The center sees a fair amount of patients who are seeking expert care for a variety of reasons: from symptoms that healthcare professionals haven’t been able to diagnose through more traditional means of testing, to control of existing symptoms, to the management of risk factors and prevention. By and large, patients are interested in getting and staying healthy, but sometimes don’t have accurate or up-to-date information for their conditions. The center can provide the specialized care they seek.
Physicians may also refer high-risk patients; the center works with primary care physicians on treatment, testing, and education. The center can help identify best diagnostic tests or treatment for female patients, especially when newer testing modalities might be available. Patel remembers a particular patient whose stress test had come back negative, but for whom a recommended CT scan that measured blood flow detected a narrowing in her coronary artery. The patient required a stent — and it resolved her symptoms.

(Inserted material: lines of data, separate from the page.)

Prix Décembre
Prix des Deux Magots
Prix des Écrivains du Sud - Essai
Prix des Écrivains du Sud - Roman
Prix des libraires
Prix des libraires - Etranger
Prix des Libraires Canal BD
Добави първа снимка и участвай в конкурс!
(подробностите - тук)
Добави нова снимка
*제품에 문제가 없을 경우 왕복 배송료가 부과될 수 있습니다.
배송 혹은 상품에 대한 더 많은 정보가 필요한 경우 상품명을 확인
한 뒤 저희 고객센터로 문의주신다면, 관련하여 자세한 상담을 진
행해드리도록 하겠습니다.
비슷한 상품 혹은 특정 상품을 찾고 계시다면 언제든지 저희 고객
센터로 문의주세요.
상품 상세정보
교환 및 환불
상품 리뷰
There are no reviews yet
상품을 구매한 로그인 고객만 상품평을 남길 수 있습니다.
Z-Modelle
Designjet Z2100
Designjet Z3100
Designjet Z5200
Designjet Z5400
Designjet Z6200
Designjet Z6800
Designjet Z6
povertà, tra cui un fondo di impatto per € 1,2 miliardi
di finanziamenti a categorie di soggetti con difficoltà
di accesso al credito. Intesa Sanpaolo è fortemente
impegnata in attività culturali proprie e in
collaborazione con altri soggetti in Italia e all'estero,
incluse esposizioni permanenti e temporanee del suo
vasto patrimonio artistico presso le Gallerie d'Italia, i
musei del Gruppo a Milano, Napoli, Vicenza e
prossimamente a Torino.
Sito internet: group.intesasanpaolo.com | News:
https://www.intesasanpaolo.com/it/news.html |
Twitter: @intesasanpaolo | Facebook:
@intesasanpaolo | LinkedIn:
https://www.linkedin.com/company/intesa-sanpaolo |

By and large, the women treated at the center say they feel reassured by the focus on patients like themselves and the ability to be heard and taken seriously. Despite improvements, though, there’s still work to be done to educate female patients and their providers. Cardiovascular disease is the leading cause of death of American women. A 2011 survey asking women about how they perceive heart disease, however, saw that only 53% of women surveyed would call the hospital if they felt themselves experiencing a heart attack.
“There are also wide ranges in terms of age-adjusted death rates across different states around the country. There’s work to be done in terms of education and access to healthcare,” says Patel.
Long-term, the center’s goal is to continue to provide expert care to women seeking consultation, participate in the education of patients and physicians, and collaborate with research colleagues to understand women and vascular health.